A population has a mean $\mu=133$ and a standard deviation $\sigma=27$. Find the mean and standard deviation of the sampling distribution of sample means with sample size $n=60$.
The mean is $\mu_{\bar{x}}=\square$, and the standard deviation is $\sigma_{\bar{x}}=$
(Round to three decimal places as needed.)

Step 1 ：The mean of the sampling distribution of sample means is equal to the mean of the population. So, \(\mu_{\bar{x}} = \mu = 133\).

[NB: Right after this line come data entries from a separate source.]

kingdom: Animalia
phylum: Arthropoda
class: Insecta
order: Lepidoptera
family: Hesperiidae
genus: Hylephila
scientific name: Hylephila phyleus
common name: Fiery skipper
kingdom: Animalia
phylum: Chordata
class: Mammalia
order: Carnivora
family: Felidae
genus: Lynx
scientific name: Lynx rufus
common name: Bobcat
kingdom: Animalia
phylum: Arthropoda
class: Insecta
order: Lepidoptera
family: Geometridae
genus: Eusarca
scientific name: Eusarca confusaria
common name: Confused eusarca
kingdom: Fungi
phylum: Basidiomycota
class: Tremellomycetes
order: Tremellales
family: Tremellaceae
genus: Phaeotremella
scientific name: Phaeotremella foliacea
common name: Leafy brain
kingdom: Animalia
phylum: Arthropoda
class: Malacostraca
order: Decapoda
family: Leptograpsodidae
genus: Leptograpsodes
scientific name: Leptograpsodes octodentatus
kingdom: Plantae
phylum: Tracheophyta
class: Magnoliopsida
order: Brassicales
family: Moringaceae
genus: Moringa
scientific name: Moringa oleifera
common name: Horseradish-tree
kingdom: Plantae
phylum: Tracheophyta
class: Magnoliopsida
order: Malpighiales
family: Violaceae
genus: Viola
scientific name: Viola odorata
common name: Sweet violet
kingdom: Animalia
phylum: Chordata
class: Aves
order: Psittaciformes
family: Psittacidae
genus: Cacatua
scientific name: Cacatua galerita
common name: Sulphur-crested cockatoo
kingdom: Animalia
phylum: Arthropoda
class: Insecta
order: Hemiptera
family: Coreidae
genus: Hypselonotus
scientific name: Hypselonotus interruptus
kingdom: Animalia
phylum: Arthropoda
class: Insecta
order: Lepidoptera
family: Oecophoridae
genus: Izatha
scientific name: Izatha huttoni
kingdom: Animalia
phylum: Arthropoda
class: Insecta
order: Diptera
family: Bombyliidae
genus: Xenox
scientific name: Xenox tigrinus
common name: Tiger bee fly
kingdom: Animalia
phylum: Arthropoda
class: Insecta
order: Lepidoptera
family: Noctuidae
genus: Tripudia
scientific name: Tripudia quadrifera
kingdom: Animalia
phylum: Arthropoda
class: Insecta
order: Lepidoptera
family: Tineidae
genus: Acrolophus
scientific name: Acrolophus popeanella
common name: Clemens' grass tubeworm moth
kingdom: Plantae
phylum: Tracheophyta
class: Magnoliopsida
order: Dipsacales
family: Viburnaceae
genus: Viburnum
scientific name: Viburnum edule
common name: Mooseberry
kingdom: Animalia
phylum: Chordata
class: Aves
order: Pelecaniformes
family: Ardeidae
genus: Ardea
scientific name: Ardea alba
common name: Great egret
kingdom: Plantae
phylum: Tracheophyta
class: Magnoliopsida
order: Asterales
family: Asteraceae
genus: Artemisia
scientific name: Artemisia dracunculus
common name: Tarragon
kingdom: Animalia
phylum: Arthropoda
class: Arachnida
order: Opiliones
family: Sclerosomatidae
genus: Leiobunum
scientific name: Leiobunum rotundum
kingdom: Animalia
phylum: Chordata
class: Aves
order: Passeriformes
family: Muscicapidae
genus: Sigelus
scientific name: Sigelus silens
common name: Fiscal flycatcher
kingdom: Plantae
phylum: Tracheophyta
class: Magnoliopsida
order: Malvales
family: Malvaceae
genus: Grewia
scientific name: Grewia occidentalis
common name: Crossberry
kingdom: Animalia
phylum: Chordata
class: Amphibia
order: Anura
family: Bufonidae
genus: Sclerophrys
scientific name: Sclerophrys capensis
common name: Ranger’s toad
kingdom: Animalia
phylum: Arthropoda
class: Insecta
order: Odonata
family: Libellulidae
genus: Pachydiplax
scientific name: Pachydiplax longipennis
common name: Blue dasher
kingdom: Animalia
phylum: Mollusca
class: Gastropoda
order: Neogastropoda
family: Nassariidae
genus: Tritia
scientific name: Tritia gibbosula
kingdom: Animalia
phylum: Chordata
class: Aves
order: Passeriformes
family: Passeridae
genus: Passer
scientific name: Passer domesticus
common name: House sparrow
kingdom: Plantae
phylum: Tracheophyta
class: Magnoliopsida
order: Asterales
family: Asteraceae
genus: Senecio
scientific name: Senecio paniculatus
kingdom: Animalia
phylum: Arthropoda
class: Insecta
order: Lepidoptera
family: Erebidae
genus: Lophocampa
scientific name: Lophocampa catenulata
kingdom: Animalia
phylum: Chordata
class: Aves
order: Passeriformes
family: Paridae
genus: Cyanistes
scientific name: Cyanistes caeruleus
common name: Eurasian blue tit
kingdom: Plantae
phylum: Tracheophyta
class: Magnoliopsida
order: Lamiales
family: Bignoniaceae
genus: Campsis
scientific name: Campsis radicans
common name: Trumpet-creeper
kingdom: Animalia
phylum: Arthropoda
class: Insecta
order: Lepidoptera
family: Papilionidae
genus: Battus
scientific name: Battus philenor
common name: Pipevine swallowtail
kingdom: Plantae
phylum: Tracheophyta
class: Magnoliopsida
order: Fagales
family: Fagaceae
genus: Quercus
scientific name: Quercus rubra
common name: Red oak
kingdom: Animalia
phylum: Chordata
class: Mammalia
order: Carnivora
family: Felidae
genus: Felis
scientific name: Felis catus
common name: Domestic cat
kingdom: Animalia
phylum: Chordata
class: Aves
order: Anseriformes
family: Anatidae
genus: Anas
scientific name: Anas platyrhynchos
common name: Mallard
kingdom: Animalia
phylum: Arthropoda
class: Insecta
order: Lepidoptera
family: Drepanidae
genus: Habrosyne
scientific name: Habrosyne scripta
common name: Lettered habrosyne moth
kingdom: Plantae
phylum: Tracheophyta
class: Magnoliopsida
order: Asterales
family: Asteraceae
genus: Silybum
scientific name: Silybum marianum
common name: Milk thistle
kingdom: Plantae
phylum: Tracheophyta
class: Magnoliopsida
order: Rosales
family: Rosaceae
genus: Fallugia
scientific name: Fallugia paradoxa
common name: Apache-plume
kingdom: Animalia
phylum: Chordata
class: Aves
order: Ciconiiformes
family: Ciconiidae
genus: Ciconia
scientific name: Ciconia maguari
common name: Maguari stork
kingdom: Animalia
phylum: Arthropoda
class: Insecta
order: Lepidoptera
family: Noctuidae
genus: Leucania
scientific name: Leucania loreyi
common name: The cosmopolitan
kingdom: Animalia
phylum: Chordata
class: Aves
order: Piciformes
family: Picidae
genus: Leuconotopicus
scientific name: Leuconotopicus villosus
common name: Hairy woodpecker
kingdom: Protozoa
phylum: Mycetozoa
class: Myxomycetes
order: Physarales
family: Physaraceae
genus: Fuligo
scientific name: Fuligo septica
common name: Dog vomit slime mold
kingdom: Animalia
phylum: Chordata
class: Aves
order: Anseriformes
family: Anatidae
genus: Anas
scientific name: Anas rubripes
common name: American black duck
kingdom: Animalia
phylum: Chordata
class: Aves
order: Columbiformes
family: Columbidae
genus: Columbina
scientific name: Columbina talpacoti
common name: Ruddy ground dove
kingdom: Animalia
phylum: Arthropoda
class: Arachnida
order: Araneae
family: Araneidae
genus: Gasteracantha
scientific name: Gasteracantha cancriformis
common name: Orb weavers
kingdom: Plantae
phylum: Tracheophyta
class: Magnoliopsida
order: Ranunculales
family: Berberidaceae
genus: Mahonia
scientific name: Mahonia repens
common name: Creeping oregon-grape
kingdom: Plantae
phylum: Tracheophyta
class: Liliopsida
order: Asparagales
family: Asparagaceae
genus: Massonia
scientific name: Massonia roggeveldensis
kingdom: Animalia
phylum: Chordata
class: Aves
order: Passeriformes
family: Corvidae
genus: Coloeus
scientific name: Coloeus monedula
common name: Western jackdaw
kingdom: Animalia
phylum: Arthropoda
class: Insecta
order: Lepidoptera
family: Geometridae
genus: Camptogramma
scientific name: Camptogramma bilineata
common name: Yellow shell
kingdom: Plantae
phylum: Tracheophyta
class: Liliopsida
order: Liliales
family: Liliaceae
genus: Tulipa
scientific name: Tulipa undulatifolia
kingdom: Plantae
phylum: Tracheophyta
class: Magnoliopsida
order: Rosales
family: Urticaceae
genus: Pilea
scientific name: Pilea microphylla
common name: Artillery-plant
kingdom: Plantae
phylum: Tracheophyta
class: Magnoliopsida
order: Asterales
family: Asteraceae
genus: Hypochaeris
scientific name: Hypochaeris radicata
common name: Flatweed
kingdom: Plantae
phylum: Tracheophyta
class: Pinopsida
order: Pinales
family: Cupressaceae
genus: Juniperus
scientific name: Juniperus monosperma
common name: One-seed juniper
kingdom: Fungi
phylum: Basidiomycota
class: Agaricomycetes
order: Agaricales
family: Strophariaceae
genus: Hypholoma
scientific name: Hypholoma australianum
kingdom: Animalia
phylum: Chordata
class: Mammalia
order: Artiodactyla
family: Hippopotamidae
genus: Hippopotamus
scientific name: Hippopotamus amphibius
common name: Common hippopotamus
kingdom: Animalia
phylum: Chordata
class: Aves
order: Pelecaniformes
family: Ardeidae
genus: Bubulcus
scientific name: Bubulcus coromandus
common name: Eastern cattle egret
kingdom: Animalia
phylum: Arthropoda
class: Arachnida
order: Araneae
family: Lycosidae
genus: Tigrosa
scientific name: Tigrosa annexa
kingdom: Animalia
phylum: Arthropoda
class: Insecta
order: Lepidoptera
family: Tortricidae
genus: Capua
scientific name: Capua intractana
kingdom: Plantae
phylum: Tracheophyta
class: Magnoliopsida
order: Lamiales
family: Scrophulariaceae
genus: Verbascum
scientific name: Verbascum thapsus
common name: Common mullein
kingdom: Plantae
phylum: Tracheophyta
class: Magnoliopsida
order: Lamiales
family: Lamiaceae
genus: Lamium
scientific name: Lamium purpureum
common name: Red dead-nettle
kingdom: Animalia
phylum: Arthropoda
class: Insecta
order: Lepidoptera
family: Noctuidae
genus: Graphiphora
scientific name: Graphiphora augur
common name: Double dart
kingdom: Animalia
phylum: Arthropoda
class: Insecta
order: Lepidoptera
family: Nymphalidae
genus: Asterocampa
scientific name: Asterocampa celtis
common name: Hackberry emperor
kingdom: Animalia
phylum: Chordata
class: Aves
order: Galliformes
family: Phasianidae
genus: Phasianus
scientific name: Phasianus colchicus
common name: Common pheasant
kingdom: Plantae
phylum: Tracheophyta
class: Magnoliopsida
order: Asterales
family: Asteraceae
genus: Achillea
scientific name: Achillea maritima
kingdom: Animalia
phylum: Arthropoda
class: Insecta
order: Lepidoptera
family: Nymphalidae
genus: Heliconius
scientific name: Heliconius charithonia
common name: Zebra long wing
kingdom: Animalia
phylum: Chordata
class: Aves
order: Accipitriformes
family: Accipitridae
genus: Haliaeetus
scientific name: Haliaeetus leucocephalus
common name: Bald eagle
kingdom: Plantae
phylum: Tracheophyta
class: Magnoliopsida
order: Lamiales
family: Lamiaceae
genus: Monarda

Step 2 ：The standard deviation of the sampling distribution of sample means, also known as the standard error, is equal to the standard deviation of the population divided by the square root of the sample size. In this case, \(\sigma = 27\) and \(n = 60\).

Step 3 ：We calculate the standard deviation of the sampling distribution of sample means as \(\sigma_{\bar{x}} = \frac{\sigma}{\sqrt{n}}\).

Step 4 ：Substituting the given values, we get \(\sigma_{\bar{x}} = \frac{27}{\sqrt{60}}\).

Step 5 ：Calculating the above expression, we get \(\sigma_{\bar{x}} = 3.486\) (rounded to three decimal places).

Step 6 ：Final Answer: The mean of the sampling distribution of sample means is \(\mu_{\bar{x}} = \boxed{133}\), and the standard deviation is \(\sigma_{\bar{x}} = \boxed{3.486}\).